KKH disciplines staff involved in incident

The KK Women's and Children's Hospital (KKH) has pinpointed a lapse that could have led to the swopping of two babies last month, and taken several staff to task.

At a media conference yesterday, KKH said the incident was triggered by a series of errors, including placing the two babies in the wrong cots and not checking the babies' ankle identification tags during the discharge process (see sidebar).

The hospital also disciplined three nurses who were directly involved in the incident, as well as their two supervisors.

In total, 17 staff working in the ward where the mix-up occurred were given warnings or counselled.

Professor Kenneth Kwek, KKH's chief executive, said the staff did not adhere to protocol, but said that the oversight was an isolated incident.

After speaking to the staff, he said some felt that as there were many layers of checks, they did not think anything would go wrong.

So, they felt that it was not so essential to do checks on their end.

"This is the message we need to get across to our staff... When it comes to patient identification and patient care, you must be accountable for your own actions, not rely on your colleagues," Prof Kwek said.

Following the incident, KKH stepped up measures to tighten its process of identifying newborns, by implementing the 15 recommendations made by a four-member review committee which was convened to look into the incident (see sidebar).

KKH will also enforce additional measures, such as informing the mother when a baby's tag is replaced and getting her to verify that it has been done correctly.

Prof Kwek said that the hospital has been in touch with the affected parents and will "compensate them for the suffering and distress they have gone through".

When asked to specify, he said KKH has offered the affected families some compensation that went beyond waiving the hospital fees, but would not furnish details.

He declined to reveal if the families have accepted the offer, citing their request for confidentiality.

Calling the lapse "unacceptable", the Ministry of Health (MOH) said yesterday that it issued a stern letter to Prof Kwek to convey its disappointment and concern over KKH's oversight and lack of supervision.

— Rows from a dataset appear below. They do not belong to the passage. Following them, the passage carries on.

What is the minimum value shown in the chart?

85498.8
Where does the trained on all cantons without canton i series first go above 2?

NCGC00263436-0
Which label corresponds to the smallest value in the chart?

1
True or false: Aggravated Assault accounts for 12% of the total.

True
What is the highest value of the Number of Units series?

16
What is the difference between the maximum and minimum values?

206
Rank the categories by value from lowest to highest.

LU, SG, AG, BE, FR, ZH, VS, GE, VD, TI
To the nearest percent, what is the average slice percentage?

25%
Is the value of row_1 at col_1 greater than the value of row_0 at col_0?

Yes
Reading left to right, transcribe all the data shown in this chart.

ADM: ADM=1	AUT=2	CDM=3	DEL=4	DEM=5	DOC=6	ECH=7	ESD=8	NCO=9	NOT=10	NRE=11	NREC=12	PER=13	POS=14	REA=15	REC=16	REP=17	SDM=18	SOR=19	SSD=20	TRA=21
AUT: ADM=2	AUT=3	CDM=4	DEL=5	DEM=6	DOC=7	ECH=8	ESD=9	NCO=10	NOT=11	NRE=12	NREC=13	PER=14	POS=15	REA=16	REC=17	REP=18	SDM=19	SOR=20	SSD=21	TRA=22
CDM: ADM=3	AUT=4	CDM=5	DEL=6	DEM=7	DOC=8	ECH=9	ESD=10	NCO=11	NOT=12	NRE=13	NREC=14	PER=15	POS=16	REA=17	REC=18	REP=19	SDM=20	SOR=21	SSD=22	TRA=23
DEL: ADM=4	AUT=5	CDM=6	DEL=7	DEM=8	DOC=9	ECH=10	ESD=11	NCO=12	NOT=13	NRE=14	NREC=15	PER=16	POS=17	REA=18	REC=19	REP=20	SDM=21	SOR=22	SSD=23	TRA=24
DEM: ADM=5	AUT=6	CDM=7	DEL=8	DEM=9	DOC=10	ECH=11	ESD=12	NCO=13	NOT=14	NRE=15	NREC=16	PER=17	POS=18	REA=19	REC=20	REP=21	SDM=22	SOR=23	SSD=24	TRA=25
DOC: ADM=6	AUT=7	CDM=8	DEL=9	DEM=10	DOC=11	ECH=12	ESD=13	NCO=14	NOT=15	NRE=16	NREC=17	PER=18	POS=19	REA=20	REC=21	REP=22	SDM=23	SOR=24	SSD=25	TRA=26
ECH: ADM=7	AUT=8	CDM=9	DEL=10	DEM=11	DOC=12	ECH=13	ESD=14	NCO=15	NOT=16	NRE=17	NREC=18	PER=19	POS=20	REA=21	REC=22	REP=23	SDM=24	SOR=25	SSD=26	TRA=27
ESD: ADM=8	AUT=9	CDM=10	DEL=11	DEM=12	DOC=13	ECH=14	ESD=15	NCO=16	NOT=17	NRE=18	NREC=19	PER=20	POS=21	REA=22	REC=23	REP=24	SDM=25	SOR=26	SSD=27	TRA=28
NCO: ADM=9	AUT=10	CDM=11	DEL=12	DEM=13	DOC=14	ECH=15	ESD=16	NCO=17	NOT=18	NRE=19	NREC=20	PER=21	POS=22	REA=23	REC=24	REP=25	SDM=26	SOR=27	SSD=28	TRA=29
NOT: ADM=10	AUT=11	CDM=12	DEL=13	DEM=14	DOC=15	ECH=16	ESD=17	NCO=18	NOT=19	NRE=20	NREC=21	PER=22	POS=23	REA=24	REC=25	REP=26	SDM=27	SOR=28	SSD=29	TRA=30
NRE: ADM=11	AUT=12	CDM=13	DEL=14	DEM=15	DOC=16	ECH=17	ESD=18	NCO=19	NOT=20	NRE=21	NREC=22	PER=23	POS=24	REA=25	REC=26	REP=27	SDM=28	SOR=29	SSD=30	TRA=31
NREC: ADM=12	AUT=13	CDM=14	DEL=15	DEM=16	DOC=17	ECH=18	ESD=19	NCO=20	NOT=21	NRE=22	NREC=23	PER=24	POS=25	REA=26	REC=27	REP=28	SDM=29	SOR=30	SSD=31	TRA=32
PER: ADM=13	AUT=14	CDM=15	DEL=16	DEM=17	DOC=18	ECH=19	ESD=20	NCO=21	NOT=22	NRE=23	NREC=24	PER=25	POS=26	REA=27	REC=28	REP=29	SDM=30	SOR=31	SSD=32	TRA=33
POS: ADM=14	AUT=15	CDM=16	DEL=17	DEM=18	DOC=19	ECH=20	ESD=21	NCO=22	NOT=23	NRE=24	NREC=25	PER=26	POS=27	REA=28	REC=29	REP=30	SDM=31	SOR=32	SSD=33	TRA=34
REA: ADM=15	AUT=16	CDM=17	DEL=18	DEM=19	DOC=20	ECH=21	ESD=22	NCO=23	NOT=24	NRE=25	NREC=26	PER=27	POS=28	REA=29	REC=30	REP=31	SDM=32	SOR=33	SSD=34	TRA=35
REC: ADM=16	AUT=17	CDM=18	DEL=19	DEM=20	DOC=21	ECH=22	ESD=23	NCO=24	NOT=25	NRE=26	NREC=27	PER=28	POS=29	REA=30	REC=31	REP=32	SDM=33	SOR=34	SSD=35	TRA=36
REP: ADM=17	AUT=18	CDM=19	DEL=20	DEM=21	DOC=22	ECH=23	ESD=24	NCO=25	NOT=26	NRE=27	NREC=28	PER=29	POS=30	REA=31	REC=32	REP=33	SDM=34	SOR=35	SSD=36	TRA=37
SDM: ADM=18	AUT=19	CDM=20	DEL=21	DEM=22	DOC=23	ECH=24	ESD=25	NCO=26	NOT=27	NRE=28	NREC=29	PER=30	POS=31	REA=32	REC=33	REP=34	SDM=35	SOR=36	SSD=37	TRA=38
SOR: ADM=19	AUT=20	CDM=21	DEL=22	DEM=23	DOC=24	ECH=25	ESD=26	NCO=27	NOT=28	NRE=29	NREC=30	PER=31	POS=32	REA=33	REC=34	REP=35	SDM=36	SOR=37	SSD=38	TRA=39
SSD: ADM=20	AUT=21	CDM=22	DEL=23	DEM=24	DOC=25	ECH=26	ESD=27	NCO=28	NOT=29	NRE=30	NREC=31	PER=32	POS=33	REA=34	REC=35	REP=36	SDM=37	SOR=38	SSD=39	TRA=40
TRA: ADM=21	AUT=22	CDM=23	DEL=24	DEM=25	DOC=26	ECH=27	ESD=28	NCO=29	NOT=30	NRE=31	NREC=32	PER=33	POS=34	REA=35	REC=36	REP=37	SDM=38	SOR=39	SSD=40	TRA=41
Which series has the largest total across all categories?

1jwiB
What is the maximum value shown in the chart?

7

MOH added that an inspection of public and private hospitals late last month found all of them to be adequate in their policies, structures and protocols for tagging and verifying babies' identities after they are born.

An MOH spokesman said the KKH incident was a reminder to all health-care institutions here to "strengthen their qualityassurance programmes to improve patient safety and outcomes".

What happened

The two infants in the mix-up, Babies A and B, were placed in the wrong cots.

But the review committee could not find out precisely when this happened.

The wrong ankle identification tag was used for one of the infants, Baby A.

Baby A's tag fell out and was replaced with Baby B's tag, which likely happened because Baby B had an extra tag printed.

The extra tag came about because a staff member had earlier asked a colleague to print Baby B's tag, as she did not have access to do so.

Since this was not done quickly, she asked another colleague to print the tag.

The extra tag for Baby B was somehow used for Baby A. Nurses had failed to verify the babies' ankle tags at critical points.

For instance, during the discharge process, the two nurses involved admitted that they did not check both babies' tags.

Closing gaps

Identification of newborn babies

Two staff, one of whom must be a registered nurse, will be involved in the tagging and re-tagging of babies at all times.

There will be proper documentation of the replacement of dislodged tags in clinical notes.

Cards used for babies' cots will be redesigned, so that only essential identifiers, such as the mother's name and identification number, are displayed prominently.

Other information, such as the baby's weight and height, will be removed.

The new cards will be used next month.

Ward operations

The roles and responsibilities of staff working in the nursery and the ward will be defined clearly.

There will be proper documentation for tracking the movement of babies in and out of the nursery.

Discharge process Both the nursery and the ward staff will be involved in discharging the baby to the mother.